**LIST OF TASKS:**
[a] From the book review, copy the passage from "One extraordinary example" up to and including "collar jobs first.".
[b] Answer these questions using the book review:
(i) What position did Kai-Fu Lee hold at Google China?
(ii) What is the name of the Chinese phone app that provides loans?
(iii) Which kind of jobs will the major shifts hit first?

**READING PASSAGE:**
====
I don’t think there are many authors who are more perfectly positioned for writing this book. Kai-Fu Lee:
- was the founding president of Google China
- held executive positions at both Microsoft and Apple
- worked in venture capital in both Silicon Valley and in Beijing’s tech sector
The book covers the world of artificial intelligence (AI) that we are quickly entering. Kai-Fu Lee says we are currently in the age of implementation when it comes to AI. I would have assumed we were in the age of discovery, but no, it’s being implemented. That means it’s a lot closer than we think. And it’s coming for our jobs.
One extraordinary example he gave of AI’s power is of a Chinese phone app called Smart Finance that provides loans based upon unique criteria. The app asks for access to some of your phone’s data and then bases a lending decision partly on your battery charge level, how fast you type in your birthday, and other parameters. These are things a regular loan officer when never think, or know to consider.
Consider the ramifications. This app can make better decisions on who will pay back a loan. This app (and others like it) has the potential to not just wipe out a few jobs here and there, but entire industries. Bank loans, mortgages, FICO scores, etc. These are major shifts we’re talking about, and they will hit white collar jobs first.
Some of the really fascinating content in the book dealt with the differences between the USA and China and how based upon those differences, each country will do better in certain aspects of AI implementation.
====
**DATA RECORDS:**
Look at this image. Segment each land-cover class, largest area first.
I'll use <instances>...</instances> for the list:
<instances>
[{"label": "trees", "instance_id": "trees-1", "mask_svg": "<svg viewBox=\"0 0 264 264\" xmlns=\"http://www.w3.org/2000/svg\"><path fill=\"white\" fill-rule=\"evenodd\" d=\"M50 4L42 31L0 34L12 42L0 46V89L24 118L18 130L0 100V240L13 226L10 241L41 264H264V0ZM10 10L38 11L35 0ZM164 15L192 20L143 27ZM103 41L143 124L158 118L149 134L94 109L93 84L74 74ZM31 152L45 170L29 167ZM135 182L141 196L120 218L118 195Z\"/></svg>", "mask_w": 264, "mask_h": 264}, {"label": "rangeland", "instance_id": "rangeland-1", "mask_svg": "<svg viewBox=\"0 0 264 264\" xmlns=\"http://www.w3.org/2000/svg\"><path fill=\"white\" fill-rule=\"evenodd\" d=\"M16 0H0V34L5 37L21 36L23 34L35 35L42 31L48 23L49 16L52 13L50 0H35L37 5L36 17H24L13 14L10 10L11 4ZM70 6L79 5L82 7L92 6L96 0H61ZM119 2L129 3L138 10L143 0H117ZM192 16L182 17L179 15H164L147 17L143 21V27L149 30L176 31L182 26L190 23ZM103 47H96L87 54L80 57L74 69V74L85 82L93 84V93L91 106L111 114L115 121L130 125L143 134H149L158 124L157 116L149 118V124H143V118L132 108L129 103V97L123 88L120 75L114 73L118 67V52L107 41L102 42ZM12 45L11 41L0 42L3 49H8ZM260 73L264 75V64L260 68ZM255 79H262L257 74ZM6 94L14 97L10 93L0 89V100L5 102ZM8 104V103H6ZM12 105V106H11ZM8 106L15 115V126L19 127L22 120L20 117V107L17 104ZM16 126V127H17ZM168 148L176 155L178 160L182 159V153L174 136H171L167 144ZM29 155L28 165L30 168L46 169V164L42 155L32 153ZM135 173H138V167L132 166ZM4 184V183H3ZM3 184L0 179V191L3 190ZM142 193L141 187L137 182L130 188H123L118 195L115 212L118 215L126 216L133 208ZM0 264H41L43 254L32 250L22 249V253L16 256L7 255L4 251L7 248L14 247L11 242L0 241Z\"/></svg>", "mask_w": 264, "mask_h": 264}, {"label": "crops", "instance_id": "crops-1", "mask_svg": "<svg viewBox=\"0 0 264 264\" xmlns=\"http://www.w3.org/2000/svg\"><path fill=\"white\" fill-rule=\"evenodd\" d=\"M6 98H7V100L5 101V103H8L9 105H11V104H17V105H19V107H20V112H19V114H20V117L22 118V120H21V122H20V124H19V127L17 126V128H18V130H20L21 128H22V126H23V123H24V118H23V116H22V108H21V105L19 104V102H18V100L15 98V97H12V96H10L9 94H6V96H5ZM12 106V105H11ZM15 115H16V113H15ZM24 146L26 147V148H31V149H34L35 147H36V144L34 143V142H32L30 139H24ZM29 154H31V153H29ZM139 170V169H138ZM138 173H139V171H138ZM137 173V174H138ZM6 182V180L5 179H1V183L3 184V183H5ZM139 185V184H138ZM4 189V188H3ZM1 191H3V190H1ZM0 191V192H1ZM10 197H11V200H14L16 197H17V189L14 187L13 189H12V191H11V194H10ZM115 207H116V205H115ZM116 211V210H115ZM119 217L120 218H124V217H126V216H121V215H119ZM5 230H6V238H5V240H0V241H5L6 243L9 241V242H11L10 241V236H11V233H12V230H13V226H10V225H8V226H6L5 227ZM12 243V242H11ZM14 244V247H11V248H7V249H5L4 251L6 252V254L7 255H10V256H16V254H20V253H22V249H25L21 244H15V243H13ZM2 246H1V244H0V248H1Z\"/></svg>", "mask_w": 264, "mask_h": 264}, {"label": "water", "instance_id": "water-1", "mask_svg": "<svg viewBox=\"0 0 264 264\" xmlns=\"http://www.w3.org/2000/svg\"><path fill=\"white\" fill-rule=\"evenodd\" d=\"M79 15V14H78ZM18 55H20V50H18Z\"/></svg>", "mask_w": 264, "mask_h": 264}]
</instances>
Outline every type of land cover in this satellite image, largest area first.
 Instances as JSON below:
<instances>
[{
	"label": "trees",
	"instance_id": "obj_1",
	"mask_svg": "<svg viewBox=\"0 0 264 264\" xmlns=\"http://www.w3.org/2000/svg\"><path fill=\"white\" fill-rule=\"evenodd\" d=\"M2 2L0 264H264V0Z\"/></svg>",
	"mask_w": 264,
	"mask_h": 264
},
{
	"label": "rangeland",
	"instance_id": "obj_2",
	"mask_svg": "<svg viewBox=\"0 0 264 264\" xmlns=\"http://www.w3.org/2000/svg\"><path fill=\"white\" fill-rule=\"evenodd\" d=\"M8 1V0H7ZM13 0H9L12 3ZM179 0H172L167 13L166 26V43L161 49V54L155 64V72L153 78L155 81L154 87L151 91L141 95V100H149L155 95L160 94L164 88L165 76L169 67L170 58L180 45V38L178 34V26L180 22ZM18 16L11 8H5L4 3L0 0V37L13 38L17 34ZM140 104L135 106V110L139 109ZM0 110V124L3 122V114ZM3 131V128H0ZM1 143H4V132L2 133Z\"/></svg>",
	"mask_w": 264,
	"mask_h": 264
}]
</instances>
====
**COMPLETED EXERCISE:**
[a]
One extraordinary example he gave of AI’s power is of a Chinese phone app called Smart Finance that provides loans based upon unique criteria. The app asks for access to some of your phone’s data and then bases a lending decision partly on your battery charge level, how fast you type in your birthday, and other parameters. These are things a regular loan officer when never think, or know to consider.
Consider the ramifications. This app can make better decisions on who will pay back a loan. This app (and others like it) has the potential to not just wipe out a few jobs here and there, but entire industries. Bank loans, mortgages, FICO scores, etc. These are major shifts we’re talking about, and they will hit white collar jobs first.

[b]
(i) Founding president
(ii) Smart Finance
(iii) White collar jobs